### How to complete this task:
Output every record exactly, apart from its images.

### Material for the task:
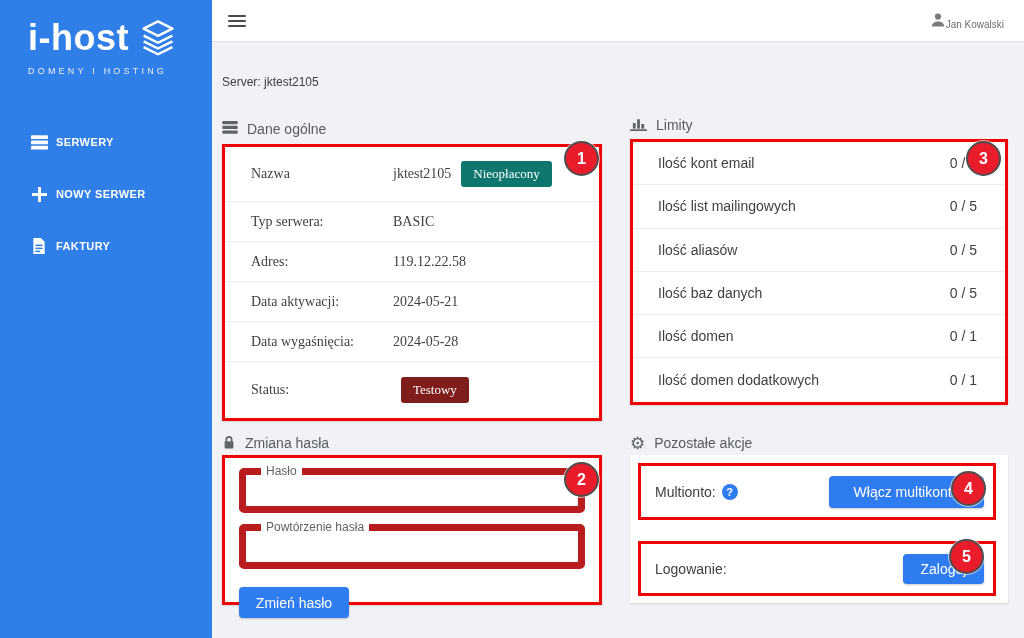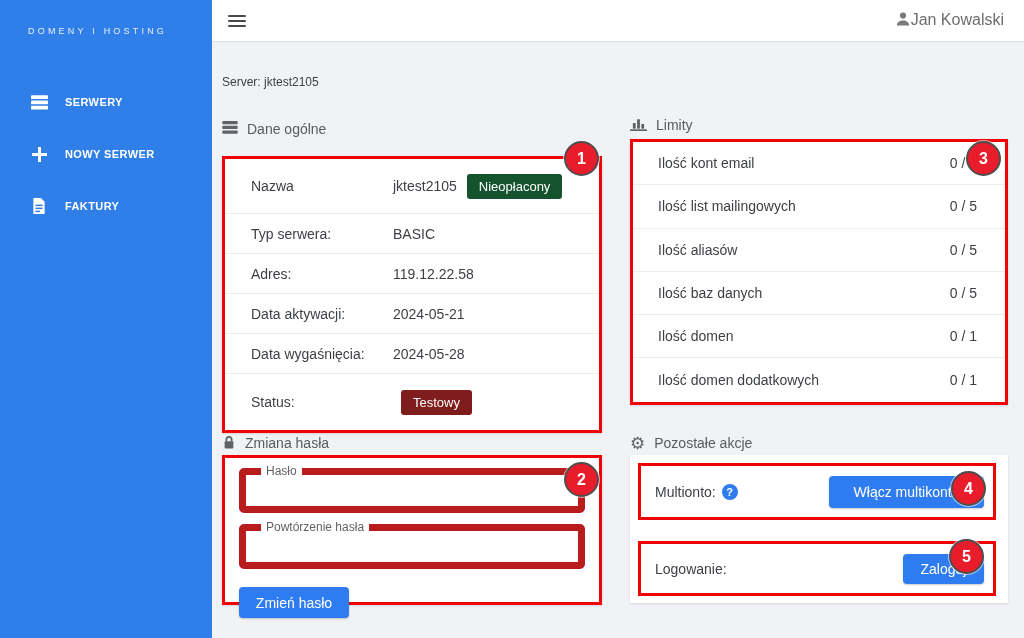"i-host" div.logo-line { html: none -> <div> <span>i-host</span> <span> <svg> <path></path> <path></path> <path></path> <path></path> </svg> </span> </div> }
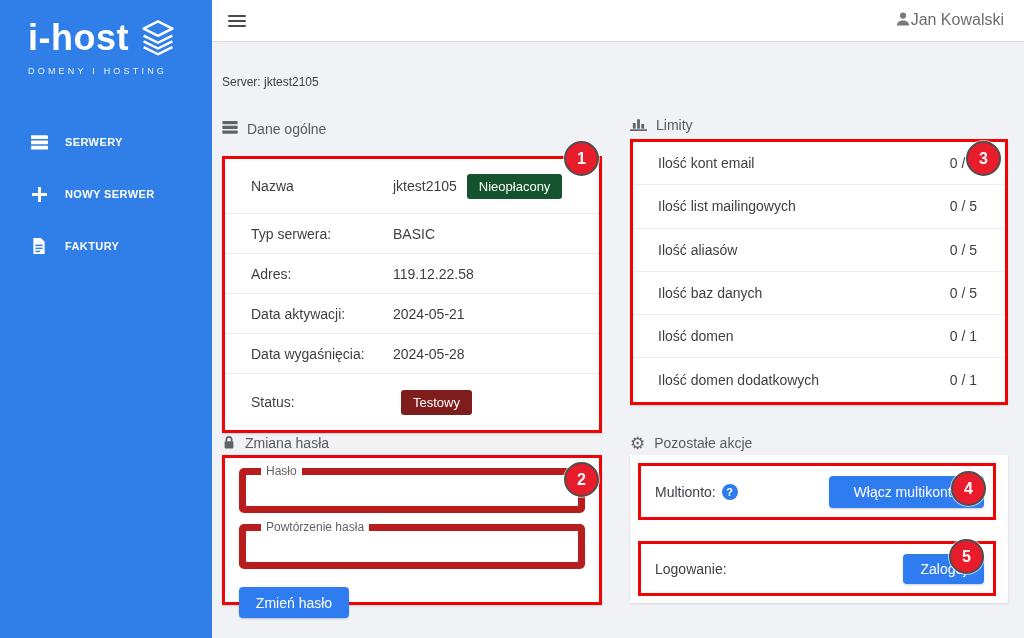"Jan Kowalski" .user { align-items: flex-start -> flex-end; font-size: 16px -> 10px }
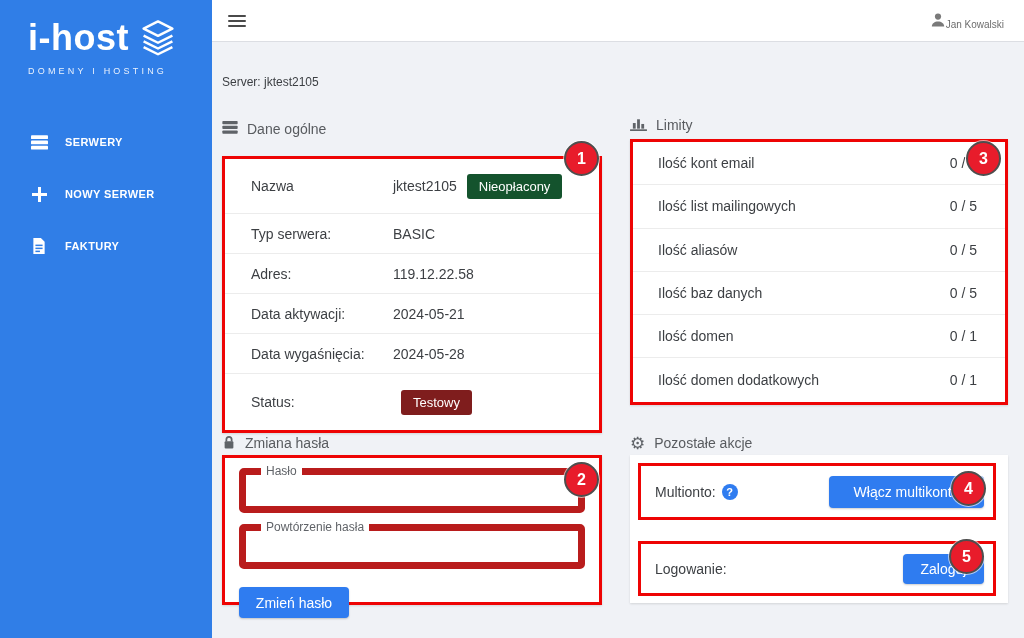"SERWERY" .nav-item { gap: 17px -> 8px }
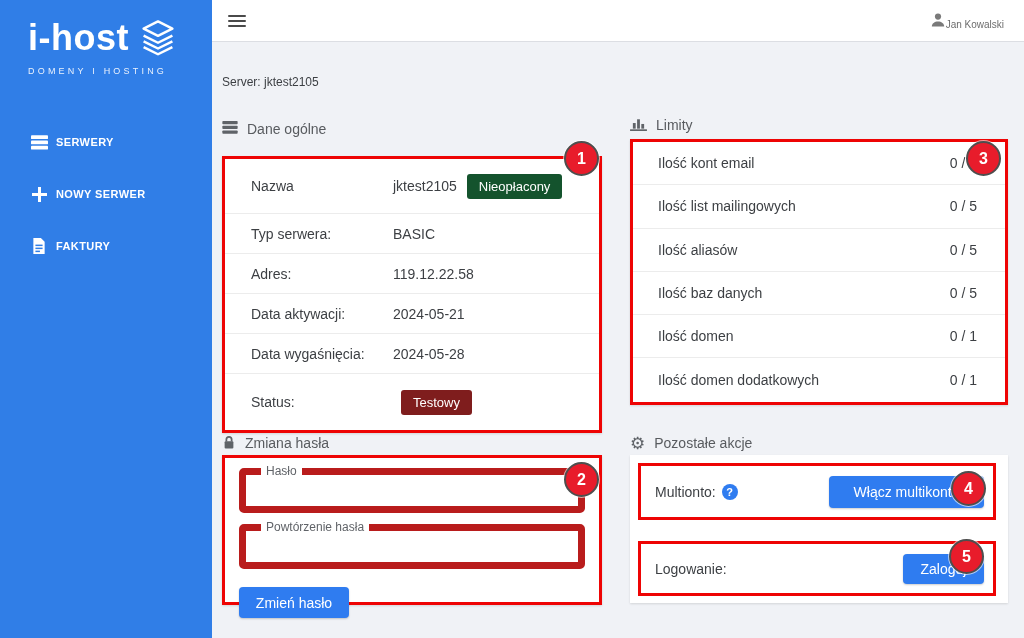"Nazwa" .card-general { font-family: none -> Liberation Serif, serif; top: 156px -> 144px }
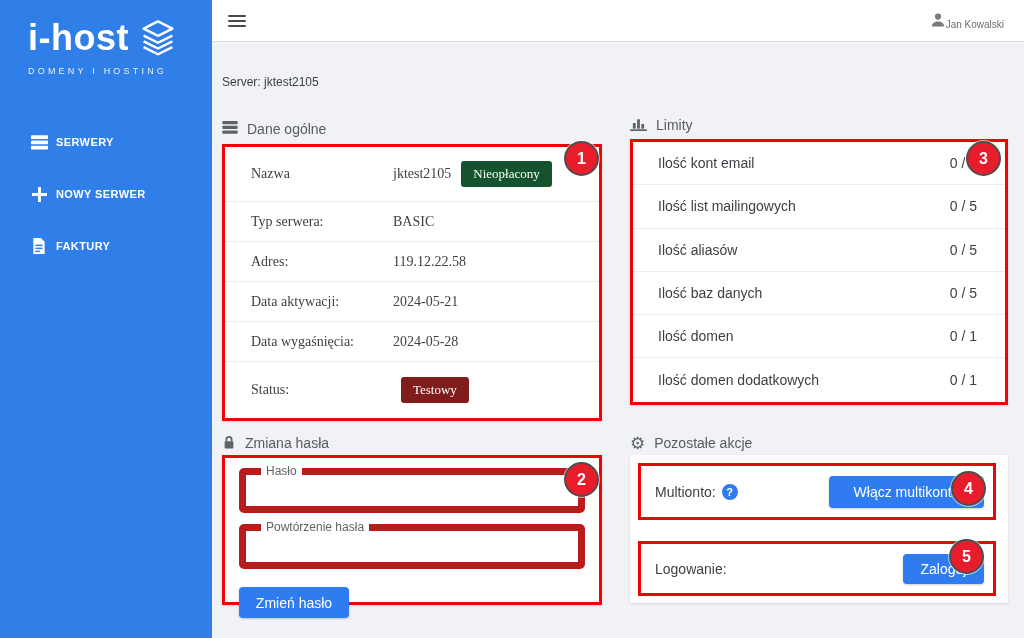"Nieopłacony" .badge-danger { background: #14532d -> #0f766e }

### Finished exercise:
"i-host" div.logo-line { html: none -> <div> <span>i-host</span> <span> <svg> <path></path> <path></path> <path></path> <path></path> </svg> </span> </div> }
"Jan Kowalski" .user { align-items: flex-start -> flex-end; font-size: 16px -> 10px }
"SERWERY" .nav-item { gap: 17px -> 8px }
"Nazwa" .card-general { font-family: none -> Liberation Serif, serif; top: 156px -> 144px }
"Nieopłacony" .badge-danger { background: #14532d -> #0f766e }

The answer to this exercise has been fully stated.